Jennifer Jones said:

Ok, here goes - you're poem is really visual, which I liked a lot!   I love the "glittering oil gently glides over my golden skin" line... it's got alliteration and imagery.  The entire poem is full of pictures.  I think that's really effective. 

I have a few ideas that you may or may not like. 1. The line about the guys.  To me, the word "march" has this soldier image to it.  On a beach, I imagine guys strutting.  ya know? Strutting down the shore, like peacocks or roosters.  So, there's the option of using "Guys strut, gazing for girls" or even "Guys stride, gazing for girls"  (I don't know if you want punctuation in that line, but I just added it to emphasize where I am having a natural pause.  You may not want the pause there.)  I like strut because of its connotation, but I like stride because it's internal rhyme. guys and stride sound similar.  Stride has more of a glide meaning to me.  It depends on what you're trying to say about the guys.  2. "Whirling their heads when wanting" - What about "Whirling their heads with wanting" ? Depending on if you want to say the guys only turn their heads when they want to (like when they see a hot chick) or if the guys turn their heads because they see a hot chick and they want her.  For some reason when I read that line, I automatically wanted to say "with" instead of "when."  3. "Other beach bunnies bop by" - great alliteration! :)  Would it be too much to say "Beautiful beach bunnies bop by" ?  4. "Washing waste on the shore" - I like the alliteration, but the part about waste kind of messes with the happy, golden, sparkling visual.  What about "Washing seashells on the shore" ? You keep the alliteration because of the "sh" sounds.  Anyway, that's all I can think of.  I hope this is helpful.  I really think your poem is great because it's something everyone can relate to and imagine in their minds. 

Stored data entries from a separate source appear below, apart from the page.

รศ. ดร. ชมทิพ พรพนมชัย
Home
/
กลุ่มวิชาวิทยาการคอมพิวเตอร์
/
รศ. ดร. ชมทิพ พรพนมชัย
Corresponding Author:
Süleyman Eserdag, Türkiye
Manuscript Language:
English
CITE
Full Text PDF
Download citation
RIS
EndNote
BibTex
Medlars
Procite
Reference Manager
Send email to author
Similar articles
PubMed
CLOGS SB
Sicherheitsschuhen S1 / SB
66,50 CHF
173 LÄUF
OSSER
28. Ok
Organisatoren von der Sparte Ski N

I really think that the draft exchange is a good idea because it gave me ideas when I felt I had no more options.  I think that they helped me make some positive changes to my poem.  Audra’s suggestion to use assonance was the hardest part, but I thought she was right that assonance may give it more depth.  I could not seem to think of anywhere or any words to change to have the effect.  Finally, as I was staring at the last line it came to me to change the middle word to something that had an “a” sound like the other two words and that is how I came up with “happy.”  I think this line is better now.

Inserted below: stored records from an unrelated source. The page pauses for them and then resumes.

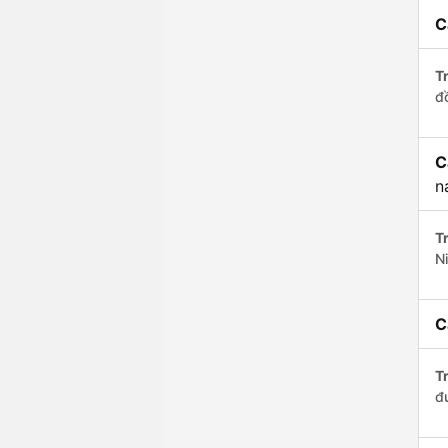
C
Tr
đ
C
n
Tr
N
C
Tr
đ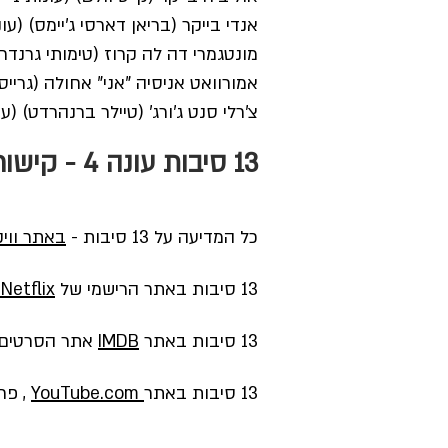
אנדי בייקר (בריאן דארסי ג'יימס) (עונות 1–2) – אבא של האנה, רוקח במ
מונטגמרי דה לה קרוז (טימותי גרנדרוס) (עונות 1–3, אורח בעונה 4) – ברי
אמורוואט אניסיה "אני" אחולה (גרייס סעיף) (עונה 3–4) – תלמידה חדשה בבית 
צ'רלי סנט ג'ורג' (טיילר ברנהרדט) (עונה 3–4) – תלמיד בית הספר ושחקן ב
13 סיבות עונה 4 - קישורים נבחרים
כל המדיעה על 13 סיבות -
באתר וויק
13 סיבות באתר הרישמי של
Netflix
13 סיבות באתר
IMDB
אתר הסרטים ו
13 סיבות באתר
YouTube.com
, פרק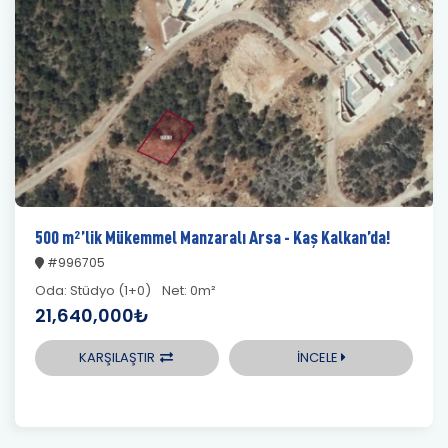
500 m²’lik Mükemmel Manzaralı Arsa - Kaş Kalkan’da!
#996705
Oda:
Stüdyo (1+0)
Net:
0m²
21,640,000₺
KARŞILAŞTIR
İNCELE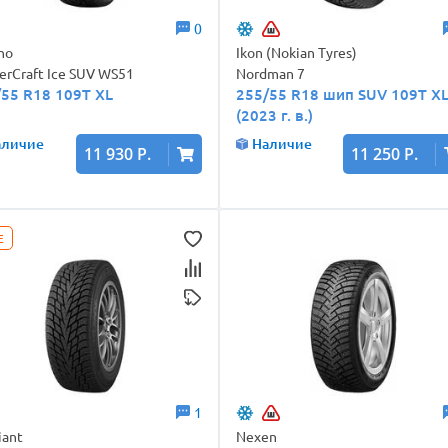
0
ho
Ikon (Nokian Tyres)
erCraft Ice SUV WS51
Nordman 7
/55 R18 109T XL
255/55 R18 шип SUV 109T X
(2023 г. в.)
аличие
Наличие
11 930 Р.
11 250 Р.
E
1
iant
Nexen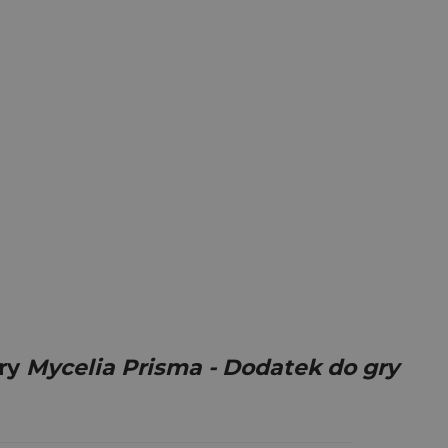
gry
Mycelia Prisma - Dodatek do gry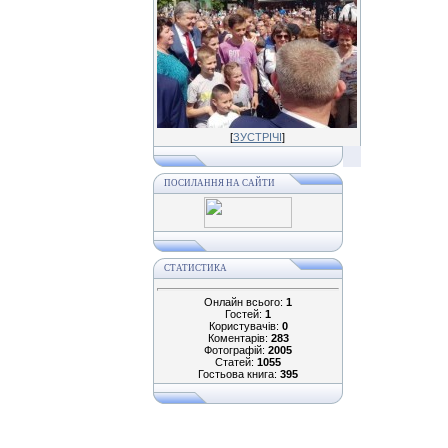
[
ЗУСТРІЧІ
]
ПОСИЛАННЯ НА САЙТИ
СТАТИСТИКА
Онлайн всього:
1
Гостей:
1
Користувачів:
0
Коментарів:
283
Фотографій:
2005
Статей:
1055
Гостьова книга:
395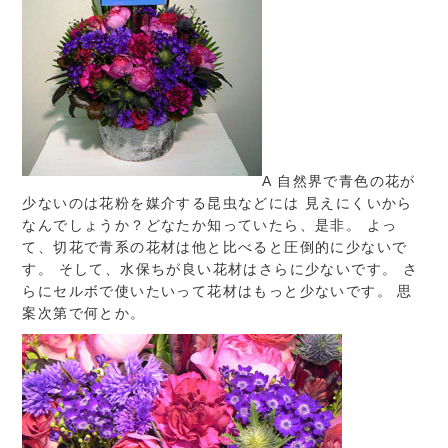
A 自然界で青色の花が
少ないのは花粉を媒介する昆虫などには 見えにくいから
なんでしょうか？どなたか知っていたら、是非。 よっ
て、切花で青系の花材は他と比べると圧倒的に少ないで
す。 そして、水保ちが良い花材はさらに少ないです。 さ
らにセルボで使いたいって花材はもっと少ないです。 思
案次第で何とか。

I think almost all of Jennifer’s suggestions were helpful also.  I agreed that there should be a comma between march (now changed to stride) and gazing where there is a natural pause.  I decided to change march to stride because I did not want anyone to picture the military or any type of stiff movements.  I also used stride instead of strut because of the internal rhyme with guys.  I also liked how she suggested that I change “Other” to “Beautiful”---it really does make it sound better.  Again, I did not want people to get the wrong image in my poem, so I agreed that “waste” should be changed and I really like the way “seashells” sounds.  I decided not to change “when” (as in “Whirling their heads when wanting”) because “with” did not have the same ring to me.  This was one of my favorite lines in the poem.  I want them to whirl their heads when they see a pretty girl. 

I am really happy with my poem.  When I read it, I really go back to last summer.  I think the draft exchange process is a good thing because it gives you insight on others perceptions of your work and helps you see things you may have overlooked.  If I did something like this again, I would also ask them a specific question over something I was not sure of.  For instance, I am not sure where I should put some punctuation and I wish that I had thought to ask their opinion because neither really mentioned it.  Overall, I think this was a really good way to help me improve my poem and for me to see what others thought of it.  I am going to keep working on my poem and make it the best that it can be.